What is being asked: Without any pictures, print the lines below from the one that has "left front paw: (425, 332)" through the one that has "left hip: (1013, 668)", exactly and nothing else.

Dataset extract:
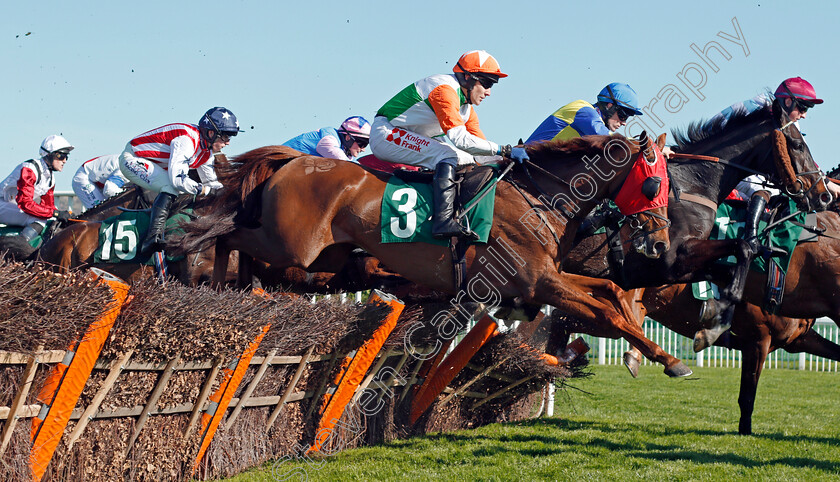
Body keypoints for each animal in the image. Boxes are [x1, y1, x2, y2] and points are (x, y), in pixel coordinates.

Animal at [180, 134, 672, 360]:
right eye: (653, 184)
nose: (660, 242)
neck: (540, 196)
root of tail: (295, 159)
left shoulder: (546, 278)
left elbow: (609, 293)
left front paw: (649, 348)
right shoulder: (538, 283)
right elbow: (605, 310)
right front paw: (667, 359)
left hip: (322, 254)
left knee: (242, 244)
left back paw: (238, 289)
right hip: (291, 244)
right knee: (226, 235)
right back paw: (212, 280)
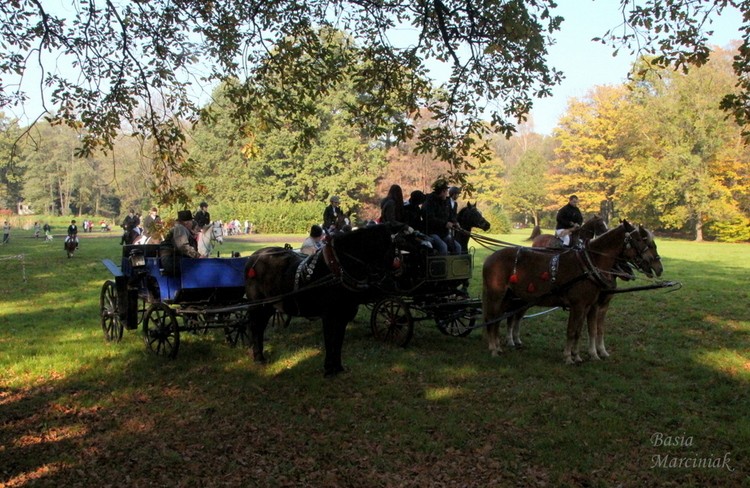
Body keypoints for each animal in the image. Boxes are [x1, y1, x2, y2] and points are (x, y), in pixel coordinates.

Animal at [247, 223, 424, 376]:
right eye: (404, 241)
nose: (401, 274)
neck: (338, 269)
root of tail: (254, 256)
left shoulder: (343, 314)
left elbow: (338, 340)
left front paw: (337, 367)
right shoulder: (329, 315)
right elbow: (329, 340)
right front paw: (328, 368)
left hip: (269, 307)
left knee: (260, 327)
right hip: (258, 306)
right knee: (256, 327)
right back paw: (258, 357)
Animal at [482, 220, 664, 362]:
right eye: (640, 239)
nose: (658, 267)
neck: (590, 264)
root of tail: (490, 258)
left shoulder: (587, 306)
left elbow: (579, 331)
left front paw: (578, 355)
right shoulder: (578, 305)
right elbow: (572, 331)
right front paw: (569, 357)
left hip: (510, 297)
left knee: (500, 319)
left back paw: (499, 346)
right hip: (496, 295)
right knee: (492, 319)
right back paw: (493, 348)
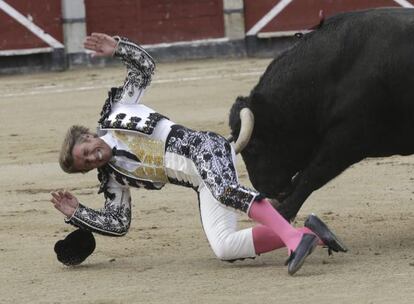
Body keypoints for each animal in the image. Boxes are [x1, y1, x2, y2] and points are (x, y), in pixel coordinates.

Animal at [228, 7, 414, 221]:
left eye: (254, 147)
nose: (266, 191)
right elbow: (303, 175)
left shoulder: (348, 138)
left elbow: (312, 175)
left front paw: (282, 214)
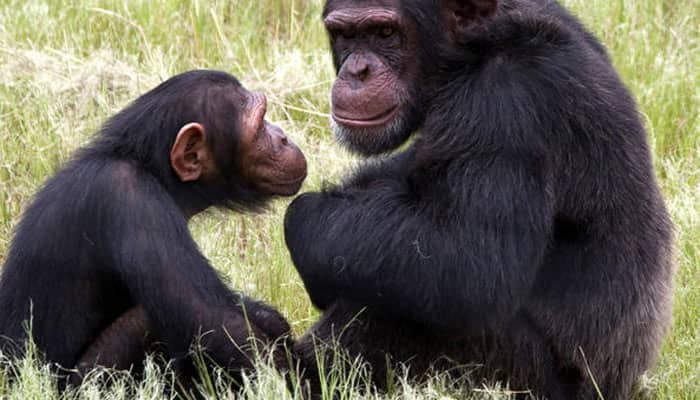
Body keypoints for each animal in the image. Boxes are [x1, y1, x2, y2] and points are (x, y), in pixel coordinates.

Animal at [0, 69, 306, 388]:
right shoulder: (133, 200)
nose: (282, 137)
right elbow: (214, 321)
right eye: (259, 126)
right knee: (145, 321)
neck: (151, 169)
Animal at [284, 0, 672, 400]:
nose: (357, 71)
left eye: (385, 33)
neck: (472, 52)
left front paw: (304, 217)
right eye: (345, 35)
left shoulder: (506, 104)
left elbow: (469, 261)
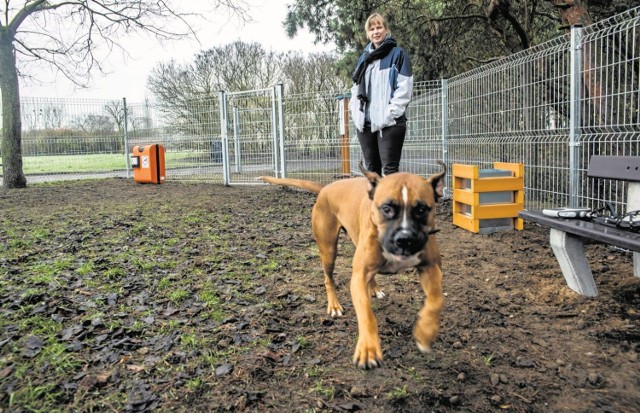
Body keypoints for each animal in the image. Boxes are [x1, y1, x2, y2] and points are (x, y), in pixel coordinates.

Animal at [258, 161, 442, 366]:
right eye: (386, 209)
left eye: (421, 210)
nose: (404, 239)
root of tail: (326, 188)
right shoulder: (358, 277)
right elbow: (366, 313)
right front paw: (368, 348)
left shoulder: (432, 267)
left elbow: (436, 300)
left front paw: (425, 332)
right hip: (329, 250)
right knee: (328, 278)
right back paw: (334, 306)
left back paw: (375, 288)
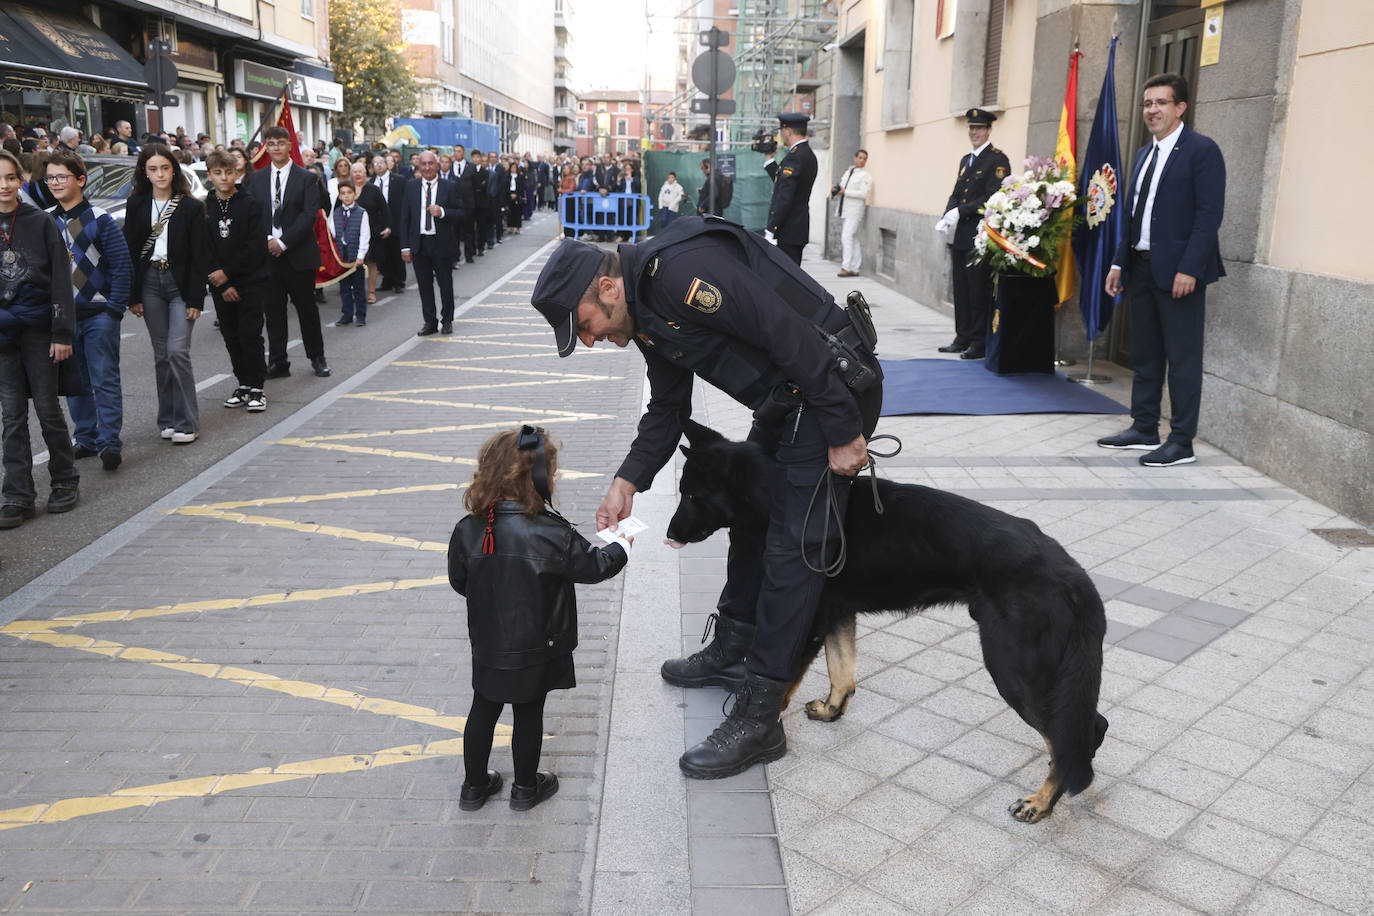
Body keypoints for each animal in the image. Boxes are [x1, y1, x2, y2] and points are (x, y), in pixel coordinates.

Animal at [670, 422, 1110, 823]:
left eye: (691, 495)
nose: (669, 534)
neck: (778, 500)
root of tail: (1074, 574)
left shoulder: (806, 621)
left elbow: (782, 683)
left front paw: (753, 733)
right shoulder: (837, 615)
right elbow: (842, 671)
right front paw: (832, 711)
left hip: (1013, 668)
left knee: (1071, 735)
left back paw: (1042, 801)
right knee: (1088, 730)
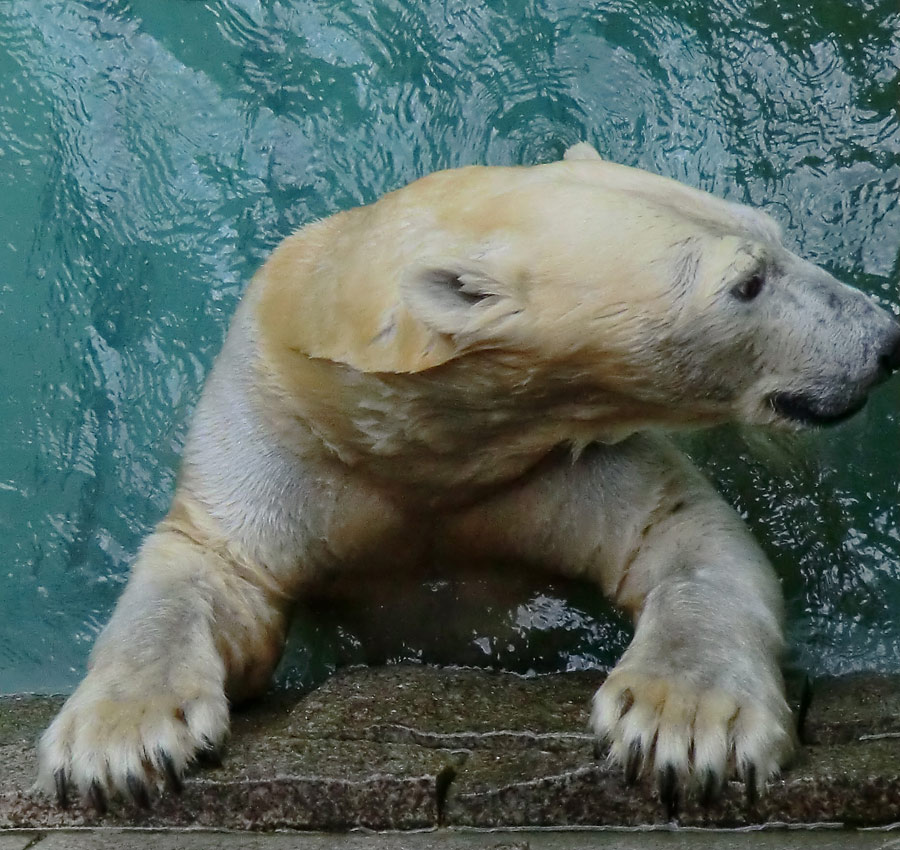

Your response:
left front paw: (425, 332)
right hip: (329, 250)
right knee: (328, 278)
right back paw: (334, 306)
left back paw: (375, 288)
Body keypoints for each animal in the image. Boxes are [x1, y1, x2, y2] and points are (x, y), in pixel coordinates.

Animal at [670, 422, 1110, 823]:
left eye: (691, 495)
nose: (669, 534)
neck: (778, 500)
root of tail: (1074, 574)
left shoulder: (806, 621)
left elbow: (782, 683)
left front paw: (753, 733)
right shoulder: (837, 615)
right elbow: (842, 671)
right front paw: (832, 711)
left hip: (1013, 668)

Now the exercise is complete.